Für viele Musikliebhaber sind die BEACH BOYS der Inbegriff von „Surf Music“. Gleichzeitig wird die Musikrichtung von Punkrock-Bands, die in ihren Songs gerne über die Vorzüge des Strandlebens und des Wellenreitens singen, landläufig als Surfpunk bezeichnet. Beides ist irreführend, handelt es sich doch bei „Surf Music“ klassischerweise um reine Instrumentalmusik ohne Gesang. In einem Interview mit der schottischen Band LEMONAIDS stieß ich zum ersten Mal auf einen Begriff, der diese Musikrichtung des poppigen Punkrocks mit Wellenreiter-Attitüde viel passender beschreibt: „Surf themed Pop-Punk“.

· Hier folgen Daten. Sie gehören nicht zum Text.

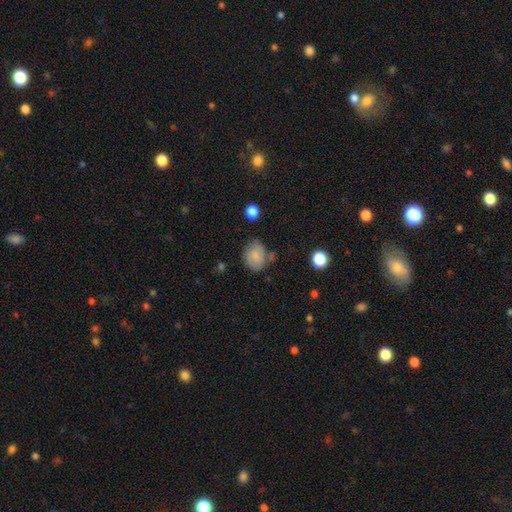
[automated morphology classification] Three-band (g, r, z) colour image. It shows a smooth galaxy with no disk features (75%) that is round (62%). Merging: none (61%).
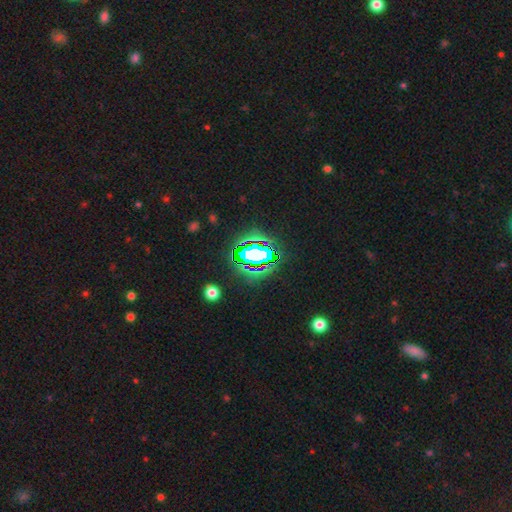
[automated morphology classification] Smooth or featured? Predicted: star or artifact (p=0.67).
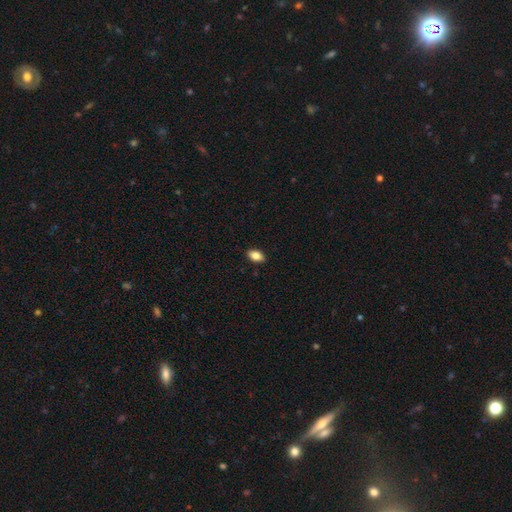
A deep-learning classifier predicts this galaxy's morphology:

Wodurch zeichnen sich Bands dieses Genres aus? In der Regel sind es Bands, die die RAMONES und die BEACH BOYS als gleichberechtigte Inspirationsquellen benennen und entsprechend in ihren Songs danach streben, die Leichtigkeit, die Harmonien und eingängigen Melodien des Surfpop mit der geradlinigen Einfachheit und der rohen Energie des Punkrock zu kombinieren. Bands, die live auch mal gerne in einheitlichem Bühnenoutfit auftreten, wobei sich insbesondere Hawaiihemden und Blumenketten großer Beliebtheit erfreuen. Bands, die in ihren Songs Tasteninstrumente und mehrstimmige Chöre einsetzen und sich für ein Plattencover schon mal mit Surfboard unter dem Arm ablichten lassen. Folgerichtig geht es in den Songs dieser Bands vorrangig um Themen wie endlose Sommer, wärmende Sonnenstrahlen, paradiesische Sandstrände, schnelle Autos, attraktive Frauen und elegantes Wellenreiten, obwohl die Bandmitglieder zumeist die hohe Surfkunst überhaupt nicht beherrschen.

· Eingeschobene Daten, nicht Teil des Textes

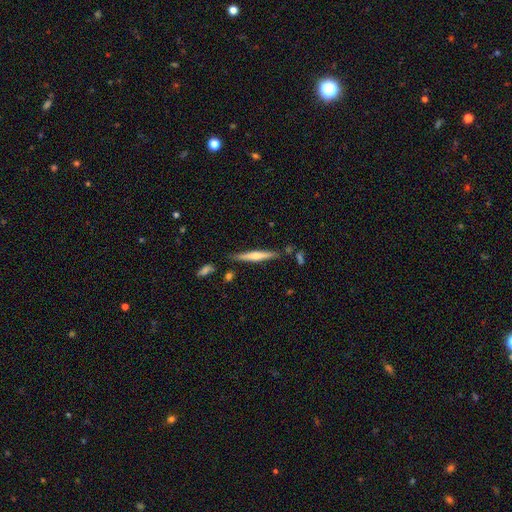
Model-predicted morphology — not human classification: Smooth or featured? Predicted: featured or disk (p=0.50). Edge-on disk? Predicted: yes (p=0.97). Merging? Predicted: none (p=0.83).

Auf den ersten Blick scheinen diese Themen für Bands, die im Punkrock groß geworden sind, aufgesetzt, oberflächlich und wenig authentisch. Doch die Surfkultur mit der Lebensfreude einer sinnfreien Spaßgesellschaft oder einem exotischen Zeitvertreib gleichzusetzen, wird ihr nicht gerecht. Vielmehr sind sich Punk und Surf als Kultur und Lebenseinstellung in vielen Punkten sehr ähnlich und gut miteinander vereinbar. Auch wenn das Wellenreiten seit den Sechziger Jahren des letzten Jahrhunderts als Lifestyle enorm kommerzialisiert wurde und dadurch seine Unschuld verlor, so steht das Surfen auch heute noch bei vielen ihrer Anhänger für eine Jugendkultur mit eigener Ästhetik, für eine lockere D.I.Y.-Einstellung unangepasster Lebenskünstler und Freidenker, für den Traum eines alternativen Lebensstils und für ein Symbol individueller Freiheit und Abenteuer.

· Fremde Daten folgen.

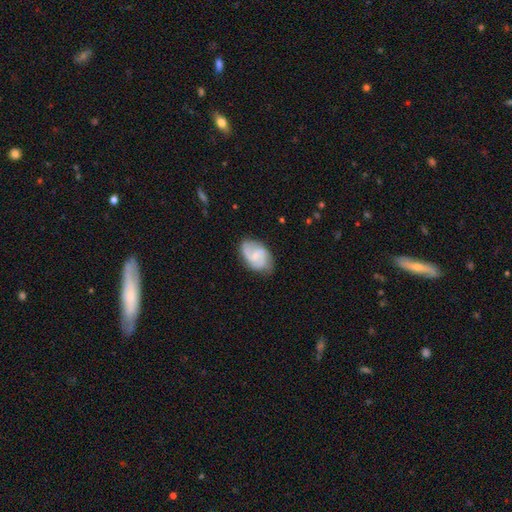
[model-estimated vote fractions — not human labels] This appears to be a featured or disk galaxy (73%) with a weak bar (51%), 2 (71%) medium (50%) spiral arms (94%) and a small central bulge (62%). Merging: none (74%).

So ist es nicht verwunderlich, dass es dem „Surf themed Pop-Punk“ weltweit gelingt, Bands und Fans für dieses Genre zu faszinieren, von Skandinavien über Großbritannien und Südeuropa bis nach Japan, Australien und den USA. Folgerichtig ist auch die nachfolgende Auswahl empfehlenswerter Alben dieser Musikrichtung eine kleine Reise rund um den Globus getreu dem naheliegenden Motto „Surfin’ Around The World“:

THE BARRACUDAS „(I Wish It Could Be)

1965 Again“ (1985, GMG)


Ein zeitloser Klassiker: Eine Zusammenstellung von Singles, die 1980 und 1981 erschienen sind, darunter die großen Hits „Summer fun“ und „Surfers are back“, die auch heute noch von vielen Bands des Genres gecovert werden. „Summer fun“ schaffte es sogar in die Top 40 der englischen Single-Charts und ist die Vorzeigehymne des „Surf themed Pop-Punk“ schlechthin. Leider konzentrierten sich die Engländer nach 1981 vorrangig auf ihre andere große Leidenschaft, den psychedelischen Garagenrock.

SURFIN’ LUNGS „Splash Back“ (1997, No Tomorrow)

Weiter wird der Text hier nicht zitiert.